Hi all! We have a bit of a situation with our county humane society - we don't have a transport network established for out of state (or really, out of county) rescue situations. 

For instance, our humane society was notified that two of the dogs chipped from the HS vet are in a shelter in Georgia. Their time is out. We have no way to transport them here to save them and they are mixed breeds (beagle mix is one, chocolate lab is the other). We are near a military base, and these are dogs belonging to a military family. The man is overseas, and the wife is refusing to pick the dogs up from the shelter. 

So, the question is - how do we get someone from GA to pull and hold them, we'll send the money for that and vet certificates, and then how do we set up a transport from GA to MO? 

TIA.


----------



## dd (Jun 10, 2003)

There is information here you may want to look at:
http://www.germanshepherds.com/forum/ubbthreads.php?ubb=postlist&Board=53&PHPSESSID=

If you check out the transport requests, you will see how a transport run is mapped. Good transports are normally monitored by the coordinator - meaning that transporters call in whenever the passengers change hands.

In terms of the pull, you should post where the dogs are located and see if a rescue here has members close enough to help you out.

dd


----------



## Myamom (Oct 10, 2005)

Hi Angela, Here is an excellent forum I belong to...I would post your story/request here!! It's a forum dedicated to Saving animals in GA...so you will get advice/help here!!

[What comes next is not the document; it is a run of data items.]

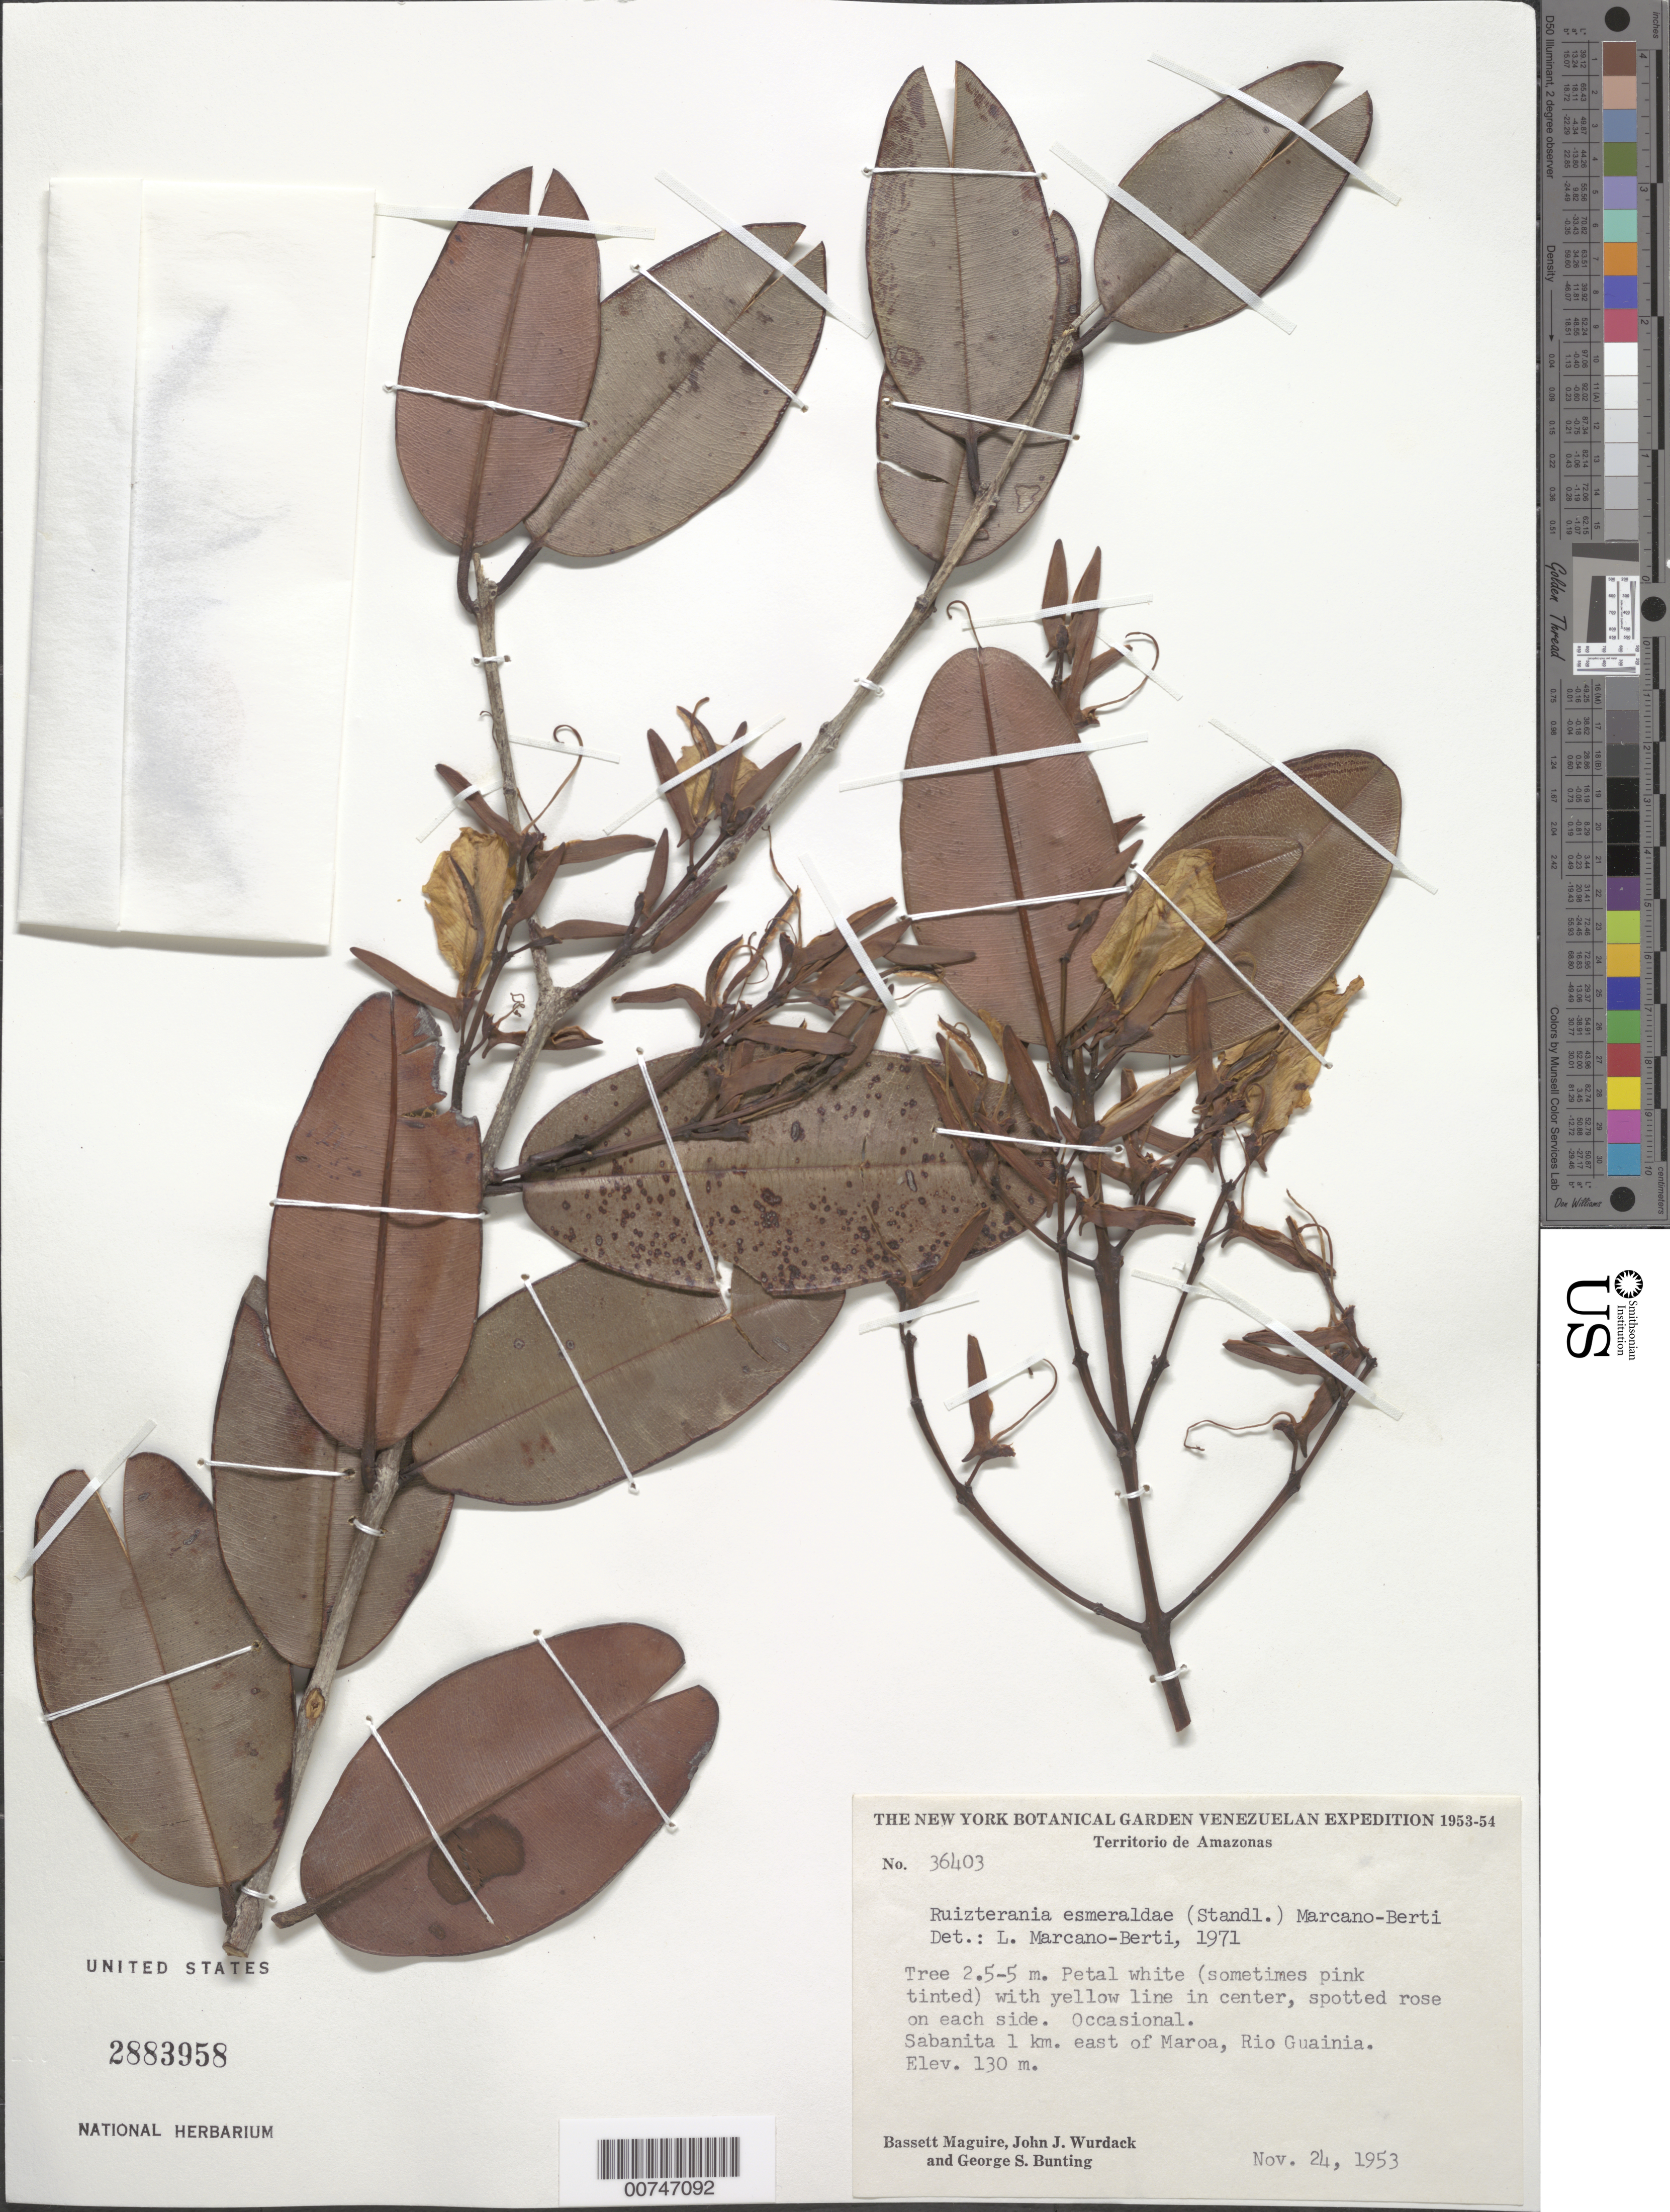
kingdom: Plantae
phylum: Tracheophyta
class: Magnoliopsida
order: Myrtales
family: Vochysiaceae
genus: Ruizterania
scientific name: Ruizterania esmeraldae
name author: (Standl.) Marc.-Berti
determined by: Marcano-Berti, L.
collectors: B. Maguire, J. J. Wurdack & G. S. Bunting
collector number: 36403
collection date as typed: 24-Nov-53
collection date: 1953-11-24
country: Venezuela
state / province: Amazonas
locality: Río Guainía, 1 km E of Maroa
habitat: Sabanita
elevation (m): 120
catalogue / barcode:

http://www.network54.com/Forum/465103/


----------



## Jazy's mom (Jan 5, 2004)

Where in GA are these dogs?


----------



## Timber1 (May 19, 2007)

I will add this. Those folks that are willing to transport are perhaps more important then us rescue folks. They get the dogs to us, involved in rescue, and transport is time consuming, and for those that fund those own expenses, obviousely not cheap.

My hunch is anyone that would be willing to transport can find groups in there specific states that would be willing to welcome you with open arms.


----------